An album of this length is always a bit daunting when it comes to reviewing, as it demands significantly more time investment to get a feel for and there’s always the risk that a band has pushed things too far to the point of tedium.  But the first time through Ilion made it clear Slift’s latest was worth the investment, as there are quite a few immediate hooks alongside nuances that pop out with additional listens.  At the core of Slift’s sound is a familiar blend of space and psychedelic rock, with lush soundscapes and the occasional guitar freakout that recalls everything from Pink Floyd to Nebula and Hawkwind.  But the title track makes it clear that there’s a bit more at play throughout Ilion, as the guitar, bass, and drums reach some weightier peaks and head into doom/sludge leaning territory.  At certain points the lumbering nature and spacey melodies remind me of a cross between Melvins and Zoroaster, but the way the songs ebb and flow also gives off a post rock vibe as they reach crashing peaks.  Each track has its own identifiable elements, with some giving space for softer melodies and a calmer atmosphere to expand outwards for several minutes, while others keep things on the heavy and destructive side of the spectrum for much of the run-time.  It sometimes comes off like you’re hearing the musical equivalent of a spaceship taking off, with the big booming passages serving as the rocket propulsion and then the softer moments represent what can be seen out of the ship once it’s in orbit.  It’s a mesmerizing listen, and despite the longest tracks reaching the double digit mark the various twists and turns give listeners plenty of reasons to keep pressing onwards to hear what’s next.  Ilion does have a consistent flow, as it tends to follow a pattern where one song fades out and the other comes roaring back in.  But the likes of “The Words That Have Never Been Heard”, “Weavers’ Weft”, and “Uruk” also stand on their own with just how strong they are.  “Weavers’ Weft” in particular strikes the best balance of lumbering, huge doom type riffs and shimmering psychedelic melodies that are given just the right amount of time to hypnotize you.  Admittedly the only song I’m not crazy about is closer “Into the Loop”, which is a moodier instrumental track that leans a bit more into the drone side of things.  It’s not bad, but it feels unnecessary after the huge guitar freakout climax of “The Story That Has Never Been Told”.
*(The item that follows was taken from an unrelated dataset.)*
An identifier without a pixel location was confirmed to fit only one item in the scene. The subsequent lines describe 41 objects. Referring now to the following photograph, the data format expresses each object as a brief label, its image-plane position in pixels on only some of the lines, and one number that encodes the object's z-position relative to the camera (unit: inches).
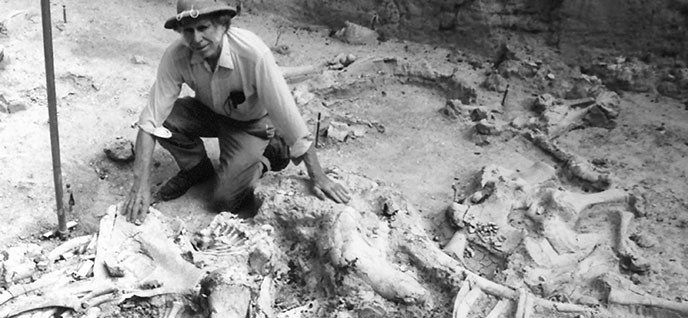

Another area that differentiates Slift is their vocal performance.  If you think space rock, you’re probably thinking of light, airier singing that hovers over the recording or the gruffer Monster Magnet type approach.  Slift offers a little bit of both, and there’s quite a bit of variety to the performance that makes different passages jump out at you as you spend more time with the material.  The title track begins with commanding spoken word that seems to tower over the recording, but it transitions over to screaming/yelling that gives off a sludge/doom vibe circa the mid to late 2000s.  This gives Ilion the potential to appeal to the metal side of the aisle, as they have that heft and aggressive edge that not all bands in this genre do.  On “Weavers’ Weft”, there are also some resemblances to Melvins’ King Buzzo.   But you also get plenty on the other side of the spectrum, with “The Story That Has Never Been Told” offering some of the softest, ethereal sounding pitches on Ilion.  There are just as many details to the vocal work to discover as the instrumentation, and that makes Slift’s latest even more exciting.

With each album Slift has pushed further into their own territory, and Ilion may just be their strongest statement yet.  Their songwriting utilizes the sweeping build-ups of post rock, the adventurous and hazier nature of psychedelic and space rock and injects a significant dose of heaviness to make things sound just a bit different from the norm.  The songwriting actually justifies the longer run-time, and while it is a lot to take in the effort to do so will reward you with an expansive and mesmerizing listen.  It's still early in the year but expect to keep hearing about this one as the months progress.  Ilion is available from Sub Pop Records.